Was bleibt ist dieser unbändige Überlebensinstinkt, der sich Lebenslust nennt. Ich fordere mehr Selbstbewusstsein von mir selbst und belohne mich dafür immer häufiger mit gutem Essen, einem tollen Wein oder materiellen Dingen. Ich möchte unabhängig bleiben und dennoch lieben. Ich möchte frei sein in meinen Entscheidungen und noch so viel wie möglich von der Welt sehen. Ich möchte, dass es meiner Seele gut geht und will mich frei machen von sämtlichen Konventionen. Ich will einfach glücklich sein!

Letztendlich ist es doch so: Diese Panikattacken werden mir immer wieder passieren.
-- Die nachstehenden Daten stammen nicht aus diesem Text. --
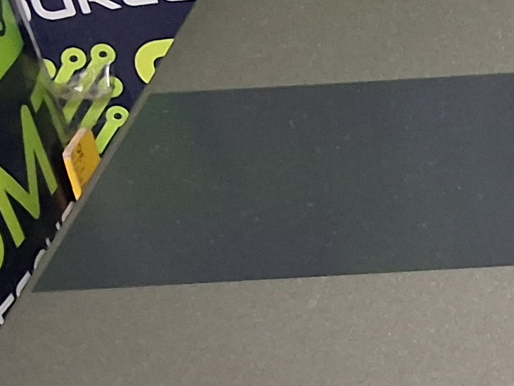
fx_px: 1856
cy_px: 294
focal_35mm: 125
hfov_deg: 14.4
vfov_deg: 11.8
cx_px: 844
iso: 250
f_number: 1.9
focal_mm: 2.91
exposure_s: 1/24
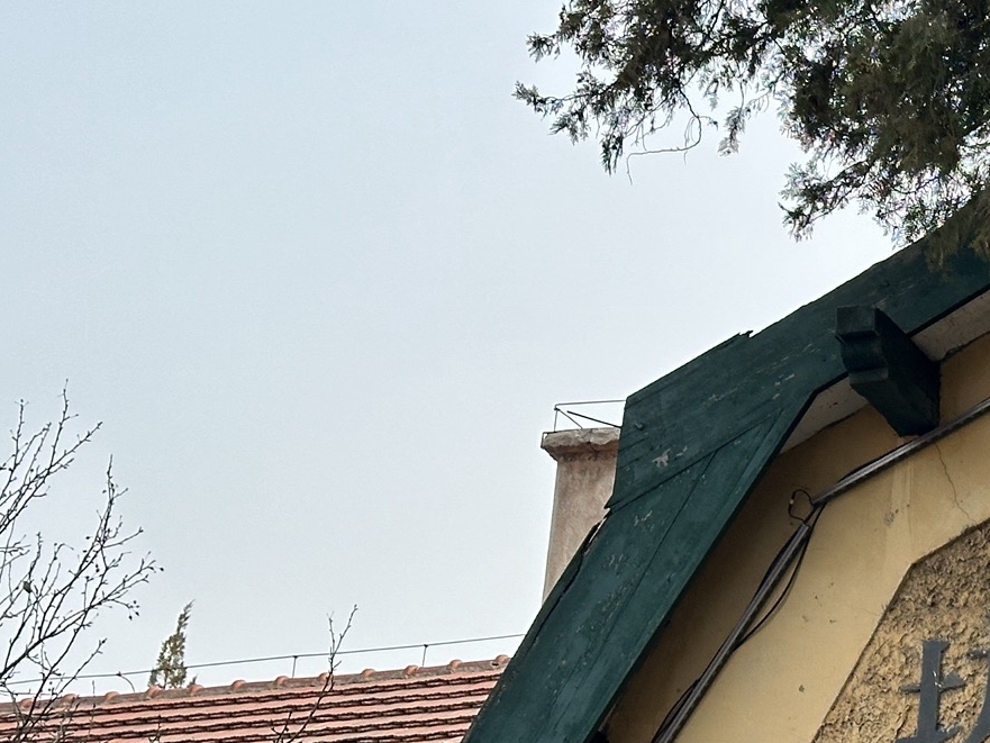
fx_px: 3118
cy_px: 256
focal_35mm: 109
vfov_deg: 13.6
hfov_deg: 17.5
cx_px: 1050
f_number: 1.78
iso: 64
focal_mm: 6.86
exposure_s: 1/2809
Ich kann sie nicht eliminieren. Ebenso auch nicht dieses Hin- und Hergerissen sein, ob ich jetzt himmelhochjauchzend oder zu Tode betrübt sein soll. Aber ich sage es mal so: Das Alter, in dem ich jetzt bin, ist so ein bisschen wie die Pubertät. Unberechenbar, schräg, merkwürdig, aber auch verdammt spannend. Also Anker los und raus auf die hohe, tobende, stürmische See. Zur Lebenslust gehört nämlich auch ein bisschen Übermut.